Solutions Implemented

1. Error Classification in BrowserUseTool

Added _classify_error() method to categorize errors:

INIT_FAILED: Playwright initialization errors (fatal, non-recoverable)
OPERATION_FAILED: Browser operation errors (may be recoverable)
ELEMENT_NOT_FOUND: Element interaction errors

Detects Playwright-specific patterns:

"BrowserType.launch"
"Executable doesn't exist"
"playwright install"
"No such file or directory"

Impact: Browser failures are now clearly identified as fatal, triggering recovery mechanisms.

2. Multi-Criteria Stuck Detection (BaseAgent.is_stuck)
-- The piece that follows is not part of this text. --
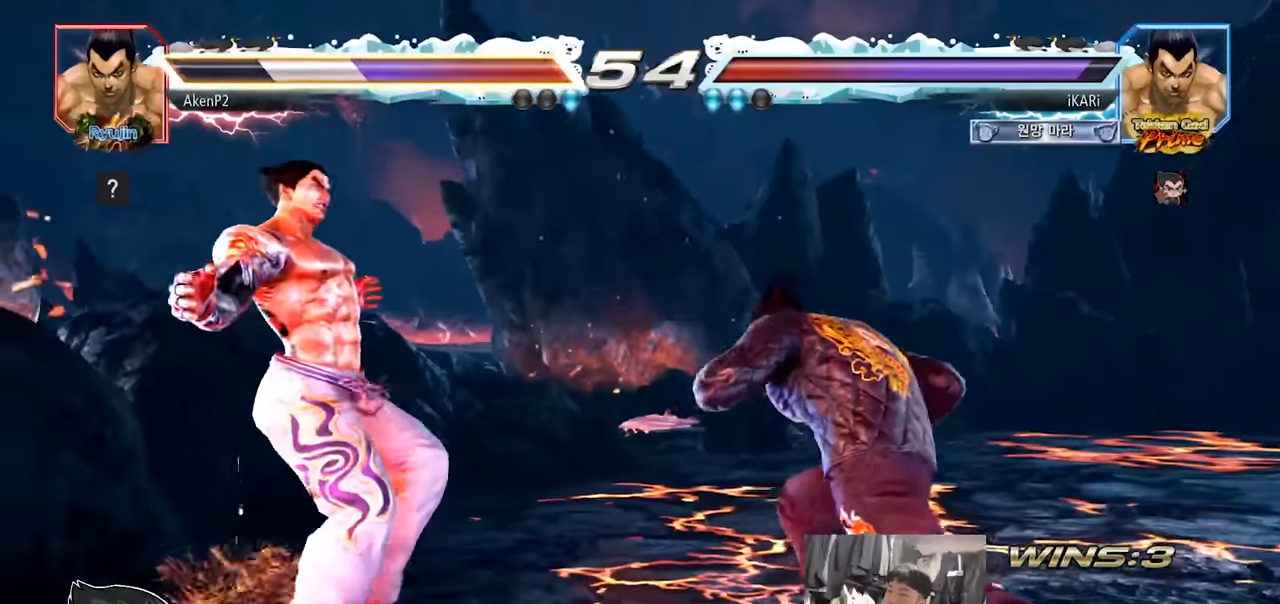
{"buttons": [], "left_stick": "center", "events": [[150, "left_stick", "up"], [234, "left_stick", "center"], [367, "left_stick", "up"], [484, "left_stick", "center"]]}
Enhanced detection from single criterion to three independent criteria:

Criterion 1: Exact duplicate messages (original)
Criterion 2: 3+ error messages in last 5 messages (new)
Criterion 3: Repeated error patterns in tool observations (new)

Impact: Catches stuck states caused by error loops, not just duplicates.

3. Tool Failure Tracking (ToolCallAgent)

Added _tool_failures dict with:

_increment_tool_failure() - Track consecutive failures per tool
_reset_tool_failure() - Reset counter on success
Max threshold: 3 consecutive failures

Uses Pydantic v2 compatible PrivateAttr for private attributes.

Impact: Prevents infinite retries of broken tools; guides toward alternatives.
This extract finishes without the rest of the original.